HR Leader logo
Stay connected.   Subscribe  to our newsletter

88% of employers support a shortened work week: Here’s why

By Emma Musgrave | |4 minute read

A growing number of Aussie employers say they support the idea of a shortened work week, with the arrangement seemingly a good business decision for several reasons.

New research from specialised recruiter Robert Half shows 88 per cent of employers support a shortened work week – either a four-day work week or a nine-day fortnight. This is up from 71 per cent in November 2022.

The reasons behind the increased support for the compressed work week are varied. Forty-five per cent said it comes off the back of employee feedback, while 41 per cent said promising results from other companies that have implemented a four-day work week have made them understand the value of such arrangements.


A further 35 per cent said good business results were a key reason behind their growing support, as were positive changes seen to their business model/operation.

“Workers are speaking up about what matters most to them, and having more dedicated time for family and personal activities is high on their wish list. Compressed work weeks are one way to support this desire,” said Nicole Gorton, director at Robert Half.

“Offering flexible schedules, remote and hybrid work options, and extra paid time off are other strategies for giving staff greater autonomy resulting in higher engagement, productivity and retention.”

However, despite an overwhelming majority of employers supporting the idea of a four-day work week or a nine-day fortnight, only 49 per cent of them would actually consider offering it as an arrangement.

“Supporting a shortened work week is a noble option for employee wellbeing, but the feasibility of this endeavour doesn’t always fit the agenda of a business,” Ms Gorton said.

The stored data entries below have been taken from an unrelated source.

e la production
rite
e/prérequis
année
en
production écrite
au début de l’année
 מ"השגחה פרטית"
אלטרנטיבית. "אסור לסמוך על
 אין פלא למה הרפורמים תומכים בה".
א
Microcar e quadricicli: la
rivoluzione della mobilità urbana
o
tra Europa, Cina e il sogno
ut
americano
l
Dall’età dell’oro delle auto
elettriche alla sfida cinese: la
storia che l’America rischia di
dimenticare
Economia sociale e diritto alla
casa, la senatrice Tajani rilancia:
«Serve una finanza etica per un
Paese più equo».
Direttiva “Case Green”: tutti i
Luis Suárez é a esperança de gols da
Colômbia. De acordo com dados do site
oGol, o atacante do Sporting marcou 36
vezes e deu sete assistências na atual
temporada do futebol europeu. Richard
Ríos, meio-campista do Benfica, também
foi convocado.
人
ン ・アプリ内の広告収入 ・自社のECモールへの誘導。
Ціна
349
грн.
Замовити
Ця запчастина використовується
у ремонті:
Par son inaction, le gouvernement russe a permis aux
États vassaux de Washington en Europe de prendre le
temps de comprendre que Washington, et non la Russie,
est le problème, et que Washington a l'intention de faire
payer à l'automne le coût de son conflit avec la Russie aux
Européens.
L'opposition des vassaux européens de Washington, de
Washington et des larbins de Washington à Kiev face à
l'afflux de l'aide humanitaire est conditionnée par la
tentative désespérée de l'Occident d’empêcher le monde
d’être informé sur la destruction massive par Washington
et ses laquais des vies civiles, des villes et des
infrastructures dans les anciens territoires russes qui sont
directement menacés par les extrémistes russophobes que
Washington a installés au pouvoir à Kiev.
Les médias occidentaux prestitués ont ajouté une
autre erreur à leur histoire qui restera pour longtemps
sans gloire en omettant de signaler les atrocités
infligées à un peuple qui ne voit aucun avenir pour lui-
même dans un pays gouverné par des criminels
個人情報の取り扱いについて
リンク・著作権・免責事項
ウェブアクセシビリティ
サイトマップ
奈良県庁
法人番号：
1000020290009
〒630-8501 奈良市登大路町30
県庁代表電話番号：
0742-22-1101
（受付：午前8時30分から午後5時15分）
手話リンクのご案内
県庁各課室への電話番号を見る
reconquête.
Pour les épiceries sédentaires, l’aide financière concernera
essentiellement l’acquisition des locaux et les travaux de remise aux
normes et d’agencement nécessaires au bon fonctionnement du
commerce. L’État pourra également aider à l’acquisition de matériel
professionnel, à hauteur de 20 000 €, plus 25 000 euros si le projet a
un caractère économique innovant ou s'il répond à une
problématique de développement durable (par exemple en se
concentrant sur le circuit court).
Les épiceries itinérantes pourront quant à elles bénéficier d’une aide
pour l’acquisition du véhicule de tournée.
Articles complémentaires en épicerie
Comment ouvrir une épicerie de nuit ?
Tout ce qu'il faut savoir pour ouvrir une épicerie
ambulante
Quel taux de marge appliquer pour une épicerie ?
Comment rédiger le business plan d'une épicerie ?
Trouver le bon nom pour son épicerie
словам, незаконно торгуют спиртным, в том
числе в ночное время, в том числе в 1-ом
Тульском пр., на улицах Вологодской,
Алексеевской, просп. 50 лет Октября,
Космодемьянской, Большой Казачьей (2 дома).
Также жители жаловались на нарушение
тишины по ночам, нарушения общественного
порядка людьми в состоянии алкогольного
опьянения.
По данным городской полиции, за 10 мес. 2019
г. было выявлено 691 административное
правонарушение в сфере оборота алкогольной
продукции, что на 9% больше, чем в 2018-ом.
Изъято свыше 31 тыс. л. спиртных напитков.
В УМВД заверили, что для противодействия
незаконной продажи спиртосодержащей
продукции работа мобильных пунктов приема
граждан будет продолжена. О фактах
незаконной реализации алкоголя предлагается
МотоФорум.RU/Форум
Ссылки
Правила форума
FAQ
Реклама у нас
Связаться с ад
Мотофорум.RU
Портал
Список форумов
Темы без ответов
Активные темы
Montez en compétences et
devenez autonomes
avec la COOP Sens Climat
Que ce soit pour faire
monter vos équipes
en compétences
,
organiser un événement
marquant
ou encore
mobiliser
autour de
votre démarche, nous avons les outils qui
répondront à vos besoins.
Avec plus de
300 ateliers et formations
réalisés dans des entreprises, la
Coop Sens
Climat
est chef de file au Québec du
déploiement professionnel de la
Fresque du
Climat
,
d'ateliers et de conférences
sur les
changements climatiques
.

“Balancing the needs of the workforce with the realities of operations and costs is the true litmus test of progressive employment practices like compressed work weeks.

“There are many reasons why employers support a compressed work week but are unable to implement them, spanning from prioritisation issues, headcount restraints, industry type and the lack of face-to-face time with customer and clients. So while the notion of a four-day work week or nine-day fortnight is favourable for the employee experience, it is not always a practical option.”

According to Robert Half, SME employers are more likely to face these feasibility constraints, despite being more supportive of the shortened work week than those in large organisations.

Ninety-two per cent of SME employers are supportive of the shortened work week compared to 81 per cent of large employers who are supportive. However, 47 per cent of SMEs would actually consider offering it, while 55 per cent of large employers would consider offering it.

A four-day work week won’t work for every organisation – each situation is unique and requires careful consideration and planning to set staff up for success,” Ms Gorton said.

“If providing a permanent compressed work week is off the cards for all or some employees, companies could offer flexible work schedules, a compressed work week on compressed pay, or temporary shortened weeks for employees in different life stages such as new parents or retirees re-entering the workforce. But while a shortened work week could be a fit for some, sticking to traditional work hours may be crucial for others in order to service clients and customers.”